Shanley voiced his opinions at a 1979 conference in Boston that served as the foundation for the North American Man Boy Love Assn., known as NAMBLA.

That same year, Medeiros reassigned Shanley to St. John the Evangelist Parish in Newton, Mass., just outside Boston.

During his three-year tenure at St. Anne's parish in San Bernardino, Shanley also operated an inn catering to gay customers in Palm Springs, the Globe reported. Shanley was officially on sick leave from the Boston archdiocese at that time and received his living expenses from the Boston chancery--not the San Bernardino diocese.
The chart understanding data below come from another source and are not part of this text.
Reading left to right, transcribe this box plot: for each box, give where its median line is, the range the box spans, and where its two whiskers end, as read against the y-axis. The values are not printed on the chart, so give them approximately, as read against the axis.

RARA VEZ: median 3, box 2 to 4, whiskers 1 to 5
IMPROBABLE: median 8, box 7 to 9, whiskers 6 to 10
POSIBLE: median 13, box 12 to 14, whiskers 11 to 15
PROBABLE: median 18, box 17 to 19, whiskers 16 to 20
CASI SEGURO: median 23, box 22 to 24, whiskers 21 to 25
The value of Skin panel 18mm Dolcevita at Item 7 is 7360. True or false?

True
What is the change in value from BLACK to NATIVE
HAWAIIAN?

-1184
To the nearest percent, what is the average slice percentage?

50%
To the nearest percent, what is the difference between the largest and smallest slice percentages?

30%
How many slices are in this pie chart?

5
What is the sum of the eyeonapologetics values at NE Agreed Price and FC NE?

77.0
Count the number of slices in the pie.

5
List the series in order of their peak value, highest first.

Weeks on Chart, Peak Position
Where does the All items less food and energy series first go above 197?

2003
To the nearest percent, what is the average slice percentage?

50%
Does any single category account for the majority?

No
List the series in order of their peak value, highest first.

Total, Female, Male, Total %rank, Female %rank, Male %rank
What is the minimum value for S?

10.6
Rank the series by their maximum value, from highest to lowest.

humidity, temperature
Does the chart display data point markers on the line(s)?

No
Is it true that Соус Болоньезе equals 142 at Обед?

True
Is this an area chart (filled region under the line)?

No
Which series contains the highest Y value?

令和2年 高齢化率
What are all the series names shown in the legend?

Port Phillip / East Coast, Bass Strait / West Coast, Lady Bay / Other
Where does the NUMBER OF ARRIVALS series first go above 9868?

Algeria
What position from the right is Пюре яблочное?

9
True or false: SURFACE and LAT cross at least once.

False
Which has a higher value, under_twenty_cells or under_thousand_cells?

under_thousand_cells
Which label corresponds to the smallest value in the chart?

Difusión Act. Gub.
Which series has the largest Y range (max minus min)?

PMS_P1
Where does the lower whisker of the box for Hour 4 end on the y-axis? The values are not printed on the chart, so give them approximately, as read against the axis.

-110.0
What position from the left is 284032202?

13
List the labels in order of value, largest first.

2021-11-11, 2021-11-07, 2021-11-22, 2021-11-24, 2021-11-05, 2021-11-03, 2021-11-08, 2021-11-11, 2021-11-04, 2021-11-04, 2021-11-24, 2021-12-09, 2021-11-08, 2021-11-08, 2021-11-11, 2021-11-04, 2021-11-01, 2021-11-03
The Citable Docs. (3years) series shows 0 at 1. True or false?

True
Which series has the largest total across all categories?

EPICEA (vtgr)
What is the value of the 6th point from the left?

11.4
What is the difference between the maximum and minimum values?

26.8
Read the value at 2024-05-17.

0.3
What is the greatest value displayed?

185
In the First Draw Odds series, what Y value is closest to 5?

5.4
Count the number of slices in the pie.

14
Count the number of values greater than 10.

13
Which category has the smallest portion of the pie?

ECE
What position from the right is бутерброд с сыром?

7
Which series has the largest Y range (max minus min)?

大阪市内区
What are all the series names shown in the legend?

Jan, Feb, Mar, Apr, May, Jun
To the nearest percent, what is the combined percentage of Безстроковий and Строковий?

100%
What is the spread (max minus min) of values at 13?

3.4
He later moved to New York, where he ran Leo House--a residential facility that, in correspondence with the archdiocese here, Shanley compared to the Ronald McDonald House for ill children.

A nun working in New York with Shanley wrote to Law in 1995 to express concerns about the priest's history and ongoing contact with minors.

"Here I am with this time bomb," Sister Anne Carlin wrote. Displaying the enlarged letter on his presentation screen, MacLeish said: "That was an understatement."

That same year, Law wrote Shanley expressing appreciation for his long service and wishing him good health.

In 1997, however, the Boston cardinal wrote to his New York counterpart, the late Cardinal John O'Connor, to acknowledge that "some controversy from [Shanley's] past has followed him to New York."

The landslide of information about Shanley was contained in 818 pages of documents delivered to MacLeish on Friday by lawyers for the archdiocese--two minutes before a court-ordered deadline was set to expire.

MacLeish and Robert Sherman are representing Ford and his family. Sherman said Monday that more than two dozen other people have brought complaints to them about Shanley.